Heavy rains caused the normally quiet Caddo and Little Missouri Rivers to climb out of their banks during the night. Around dawn, floodwaters barreled into the Albert Pike Recreation Area, a 54-unit campground in the Ouachita National Forest.
The torrent poured through the remote valley with such force that it peeled asphalt off roads and bark off trees. Cabins dotting the riverbanks were severely damaged. Mobile homes lay on their sides.
Two dozen people were hospitalized. Authorities rescued 60 others.
Marc and Stacy McNeil of Marshall, Texas, survived by pulling their pickup truck between two trees and standing in the bed in waist-deep water.
"It was just like a boat tied to a tree," Marc McNeil said, describing how the truck bobbed up and down.
They were on their first night of camping with a group of seven, staying in tents. The rain kept falling, and the water kept rising throughout the night, at one point topping the toolbox in the back of the truck.
"We huddled together, and prayed like we'd never prayed before," Stacy McNeil said. They were able to walk to safety once the rain stopped.
After the water receded, anguished relatives pleaded with emergency workers for help finding more than 40 loved ones.
At one point, Gov. Mike Beebe said the death toll had climbed to 20. But Beebe's office later revised that figure to 16, saying he had relied on an erroneous figure after talking to an emergency worker at the scene.
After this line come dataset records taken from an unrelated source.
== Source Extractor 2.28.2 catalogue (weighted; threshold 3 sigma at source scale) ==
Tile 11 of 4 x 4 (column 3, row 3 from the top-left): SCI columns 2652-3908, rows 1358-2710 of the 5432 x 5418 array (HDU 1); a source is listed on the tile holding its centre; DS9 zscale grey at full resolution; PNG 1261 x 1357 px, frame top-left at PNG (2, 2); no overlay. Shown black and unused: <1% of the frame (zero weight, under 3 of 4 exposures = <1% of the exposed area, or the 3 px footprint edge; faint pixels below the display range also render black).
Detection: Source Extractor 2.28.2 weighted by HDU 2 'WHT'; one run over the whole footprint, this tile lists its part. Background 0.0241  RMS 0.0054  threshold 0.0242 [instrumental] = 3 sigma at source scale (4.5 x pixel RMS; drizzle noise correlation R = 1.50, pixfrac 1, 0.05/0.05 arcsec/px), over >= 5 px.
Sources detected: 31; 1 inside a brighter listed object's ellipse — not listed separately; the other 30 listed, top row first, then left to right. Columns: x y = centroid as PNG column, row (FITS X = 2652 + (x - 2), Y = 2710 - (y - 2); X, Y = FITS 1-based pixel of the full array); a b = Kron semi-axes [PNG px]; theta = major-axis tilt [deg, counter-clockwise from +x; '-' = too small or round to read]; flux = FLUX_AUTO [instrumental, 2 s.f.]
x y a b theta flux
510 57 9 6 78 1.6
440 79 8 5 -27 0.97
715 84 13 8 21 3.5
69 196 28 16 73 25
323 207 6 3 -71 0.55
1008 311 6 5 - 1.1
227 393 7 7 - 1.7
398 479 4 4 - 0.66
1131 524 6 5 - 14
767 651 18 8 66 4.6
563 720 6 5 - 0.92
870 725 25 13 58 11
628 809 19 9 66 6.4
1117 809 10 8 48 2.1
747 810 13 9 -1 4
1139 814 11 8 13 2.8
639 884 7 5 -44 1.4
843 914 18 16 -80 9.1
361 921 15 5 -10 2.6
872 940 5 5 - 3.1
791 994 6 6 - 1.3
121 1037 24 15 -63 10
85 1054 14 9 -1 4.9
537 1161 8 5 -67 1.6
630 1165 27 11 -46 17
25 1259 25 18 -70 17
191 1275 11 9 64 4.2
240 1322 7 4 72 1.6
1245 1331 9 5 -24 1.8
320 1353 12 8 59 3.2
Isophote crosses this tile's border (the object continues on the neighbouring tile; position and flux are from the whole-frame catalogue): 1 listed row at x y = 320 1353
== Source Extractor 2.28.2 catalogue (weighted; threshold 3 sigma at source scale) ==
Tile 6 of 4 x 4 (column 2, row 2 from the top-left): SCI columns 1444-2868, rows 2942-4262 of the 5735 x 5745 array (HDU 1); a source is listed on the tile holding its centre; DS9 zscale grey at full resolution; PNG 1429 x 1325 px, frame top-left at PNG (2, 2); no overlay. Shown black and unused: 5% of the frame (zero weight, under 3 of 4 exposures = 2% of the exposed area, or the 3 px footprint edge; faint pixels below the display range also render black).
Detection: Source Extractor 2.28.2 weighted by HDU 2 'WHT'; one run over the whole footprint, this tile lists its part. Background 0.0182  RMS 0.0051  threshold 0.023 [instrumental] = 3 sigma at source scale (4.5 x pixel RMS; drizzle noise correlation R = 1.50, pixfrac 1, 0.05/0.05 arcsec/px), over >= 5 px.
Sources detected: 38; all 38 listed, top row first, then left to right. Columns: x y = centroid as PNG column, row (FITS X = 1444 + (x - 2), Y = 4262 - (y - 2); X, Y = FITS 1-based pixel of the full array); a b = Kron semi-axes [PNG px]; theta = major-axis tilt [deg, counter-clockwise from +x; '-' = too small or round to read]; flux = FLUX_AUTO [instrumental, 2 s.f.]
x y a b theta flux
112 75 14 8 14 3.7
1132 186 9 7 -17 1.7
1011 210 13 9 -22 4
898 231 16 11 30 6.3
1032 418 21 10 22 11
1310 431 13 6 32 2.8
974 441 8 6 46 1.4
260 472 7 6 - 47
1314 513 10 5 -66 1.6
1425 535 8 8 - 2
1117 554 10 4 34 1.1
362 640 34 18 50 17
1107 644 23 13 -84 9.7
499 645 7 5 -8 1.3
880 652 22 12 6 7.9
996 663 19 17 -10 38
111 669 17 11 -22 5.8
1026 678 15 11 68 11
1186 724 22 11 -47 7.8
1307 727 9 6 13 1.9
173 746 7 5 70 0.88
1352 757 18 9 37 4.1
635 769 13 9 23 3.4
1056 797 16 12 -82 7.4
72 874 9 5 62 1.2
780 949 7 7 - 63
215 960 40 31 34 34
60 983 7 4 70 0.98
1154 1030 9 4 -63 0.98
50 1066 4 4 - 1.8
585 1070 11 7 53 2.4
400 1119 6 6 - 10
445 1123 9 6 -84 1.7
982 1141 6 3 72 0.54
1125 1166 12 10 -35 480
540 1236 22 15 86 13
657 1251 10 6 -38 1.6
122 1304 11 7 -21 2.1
Still, authorities agreed that the death toll could easily rise. Forecasters warned of the approaching danger during the night, but campers could easily have missed those advisories because the area is isolated.
"There's not a lot of way to get warning to a place where there's virtually no communication," Beebe said. "Right now we're just trying to find anybody that is still capable of being rescued."
The governor said damage at the campground was comparable to that caused by a strong tornado. The force of the water carried one body eight miles downstream.
While the governor spoke, rescuers in canoes and kayaks were on the Little Missouri looking for bodies and survivors who might still be stranded. Crews were initially delayed in their search because a rock slide blocked a road leading to the campsites.
"As that river goes down, you don't know how many people are under it," the governor said.
Authorities prepared for a long effort to find other bodies that may have been washed away.
"This is not a one- or two-day thing," said Gary Fox, a retired emergency medical technician who was helping identify the dead and compile lists of those who were unaccounted for.
"This is going to be a week or two- or three-week recovery."
The heavily wooded region offers a mix of campgrounds, hunting grounds, and private homes. Wilderness buffs can stay at sites with modern facilities or hike and camp off the beaten path.
Denise Gaines was startled awake in her riverfront cabin by a noise that sounded like fluttering wings. She saw water rushing under the cabin door.